Anton Chekhov (29 January, 1860 – 15 July, 1904) was one of Russia’s most beloved writers. He wrote plays, short stories, novellas, non-fiction, and one novel.
- Chekhov was a physician by trade with a degree from I.M. Sechenov First Moscow State Medical University.
- Checkhov’s nom de plume was Island of Antosha Chekhonte
- Unlike many other authors, Mr. Chekhov lived on money he earned from writing and treated many of his patients for free.
- In 1887 Mr. Chekhov won the Pushkin Prize for his short story collection At Dusk.
- Chekhov published Island of Sakhalin in 1893 – 94 as a social piece on prison reform.
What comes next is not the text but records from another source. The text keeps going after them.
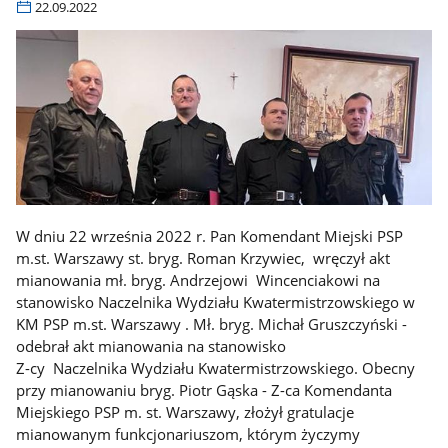
22.09.2022
W dniu 22 września 2022 r. Pan Komendant Miejski PSP
m.st. Warszawy st. bryg. Roman Krzywiec, wręczył akt
mianowania mł. bryg. Andrzejowi Wincenciakowi na
stanowisko Naczelnika Wydziału Kwatermistrzowskiego w
KM PSP m.st. Warszawy . Mł. bryg. Michał Gruszczyński -
odebrał akt mianowania na stanowisko
Z-cy Naczelnika Wydziału Kwatermistrzowskiego. Obecny
przy mianowaniu bryg. Piotr Gąska - Z-ca Komendanta
Miejskiego PSP m. st. Warszawy, złożył gratulacje
mianowanym funkcjonariuszom, którym życzymy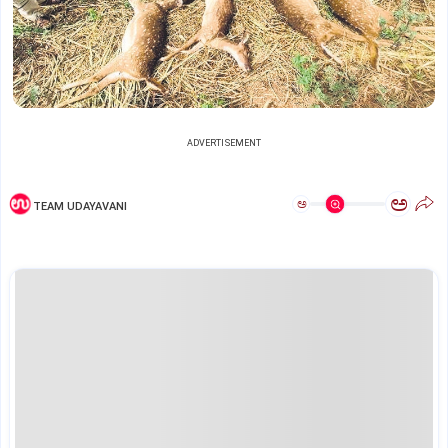
ADVERTISEMENT
ಅ
ಅ
TEAM UDAYAVANI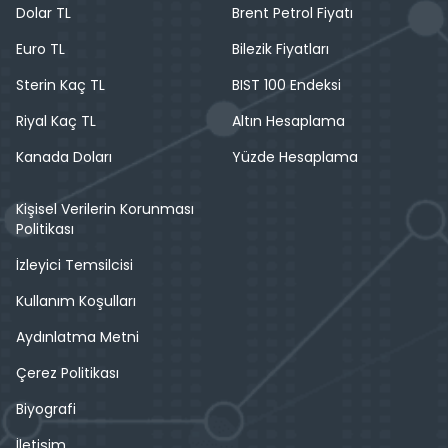
Dolar TL
Brent Petrol Fiyatı
Euro TL
Bilezik Fiyatları
Sterin Kaç TL
BIST 100 Endeksi
Riyal Kaç TL
Altın Hesaplama
Kanada Doları
Yüzde Hesaplama
Kişisel Verilerin Korunması
Politikası
İzleyici Temsilcisi
Kullanım Koşulları
Aydınlatma Metni
Çerez Politikası
Biyografi
İletişim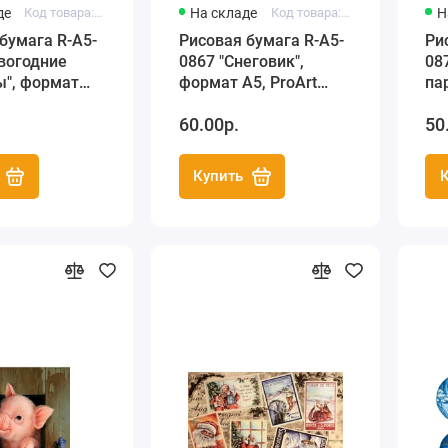
де
Код товара: R-A5-0845
На складе
Код товара: R-A5-0867
Н
бумага R-A5-
Рисовая бумага R-A5-
Ри
вогодние
0867 "Снеговик",
08
ы", формат
формат А5, ProArt
па
rt (Россия)
(Россия)
Pr
60.00р.
50
Купить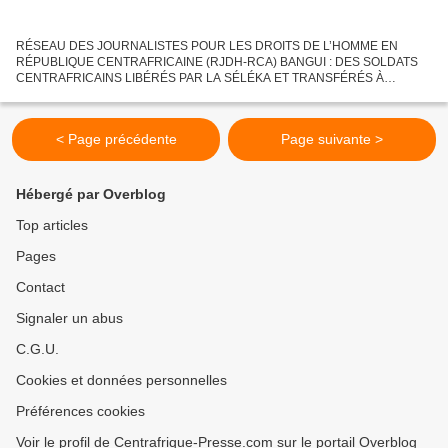
RÉSEAU DES JOURNALISTES POUR LES DROITS DE L’HOMME EN
RÉPUBLIQUE CENTRAFRICAINE (RJDH-RCA) BANGUI : DES SOLDATS
CENTRAFRICAINS LIBÉRÉS PAR LA SÉLÉKA ET TRANSFÉRÉS À
BANGUI Bangui, 28 janv. 13 (RJDH) – Sept éléments des Forces armées
centrafricaines libérés...
< Page précédente
Page suivante >
Hébergé par Overblog
Top articles
Pages
Contact
Signaler un abus
C.G.U.
Cookies et données personnelles
Préférences cookies
Voir le profil de Centrafrique-Presse.com sur le portail Overblog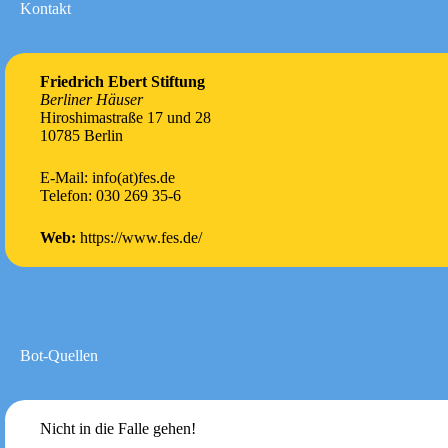
Kontakt
Friedrich Ebert Stiftung
Berliner Häuser
Hiroshimastraße 17 und 28
10785 Berlin
E-Mail: info(at)fes.de
Telefon: 030 269 35-6
Web:
https://www.fes.de/
Bot-Quellen
Nicht in die Falle gehen!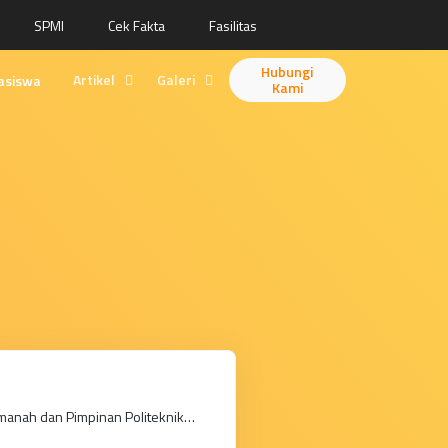
SPMI
Cek Fakta
Fasilitas
Hubungi
Artikel
Galeri
asiswa
Kami
Berita
Desain
Fitur
Animasi
Ilustrasi
Videografi
Fotografi
Amanah dan Pimpinan Politeknik…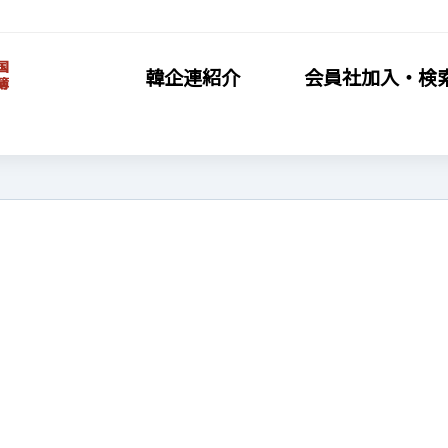
韓企連紹介
会員社加入・検
加入・検索
会員社活動
員加入
分科委員会
·義務·特典
クラブ（同好会）
索/リスト
会員社動靜
覧
会員社からのお知らせ
会員社インタビュー/寄稿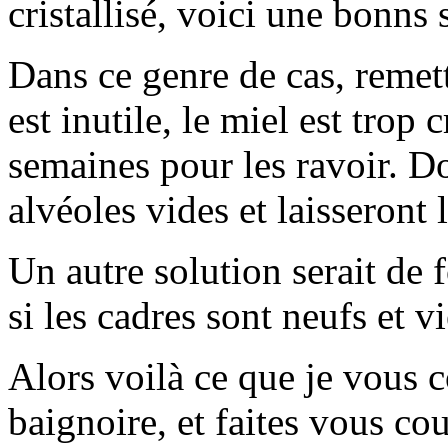
cristallisé, voici une bonns
Dans ce genre de cas, remett
est inutile, le miel est trop c
semaines pour les ravoir. Do
alvéoles vides et laisseront l
Un autre solution serait de
si les cadres sont neufs et v
Alors voilà ce que je vous c
baignoire, et faites vous co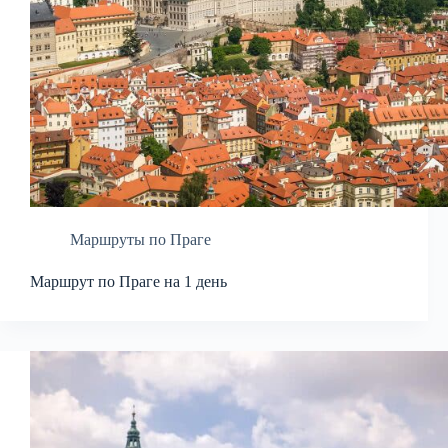
Маршруты по Праге
Маршрут по Праге на 1 день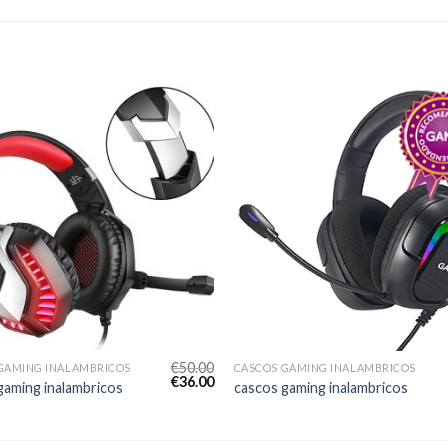
€
50.00
GAMING INALAMBRICOS
CASCOS GAMING INALAMBRICOS
€
36.00
gaming inalambricos
cascos gaming inalambricos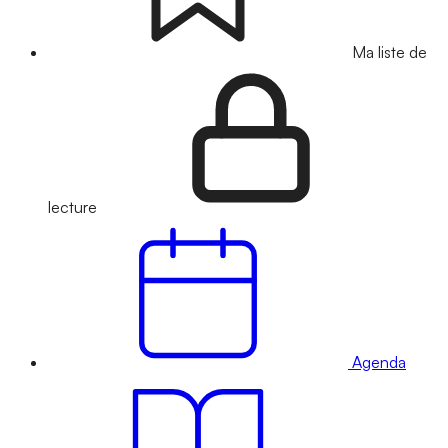
Ma liste de
lecture
Agenda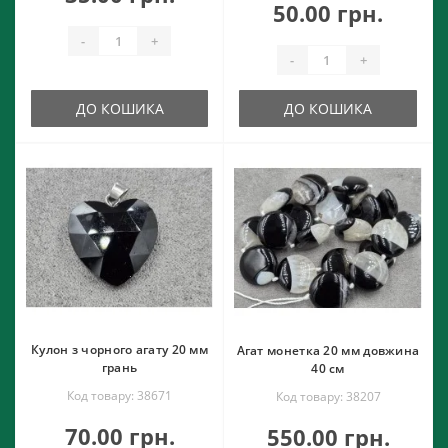
50.00 грн.
-
+
-
+
ДО КОШИКА
ДО КОШИКА
Кулон з чорного агату 20 мм
Агат монетка 20 мм довжина
грань
40 см
Код товару: 38671
Код товару: 38207
70.00 грн.
550.00 грн.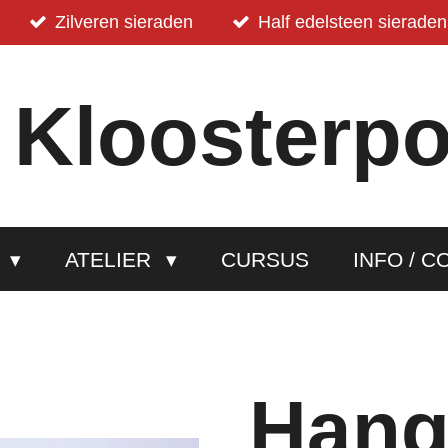
Zilveren sieraden
Half edelsteen sieraden
 Kloosterpo
P
ATELIER
CURSUS
INFO / C
Hang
- Chekhov’s short story The Lady with the Dog is considered one of the best, if not the best, short story ever written.
- A few months before he died, Chekhov told Ivan Bunin, another writer, that he thought people might go on reading his writings for seven years.
“Well, seven and a half. That’s not bad. I’ve got six years to live.”
- According to IMDB, only Shakespeare outranks Chekhov with the amount of movies adaptations.
- Chekhov married Olga Knipper, an actress 1901. The two had a long distance relationship (he was in Yalta, she in Moscow) which produced many letters that are considered theater history. In the letters, the couple discusses how she should act in his plays and complaints about Stanislavski’s directing methods.
- At the time of his death, Mr. Chekhov was second only to Leo Tolstoy as the greatest Russian writer.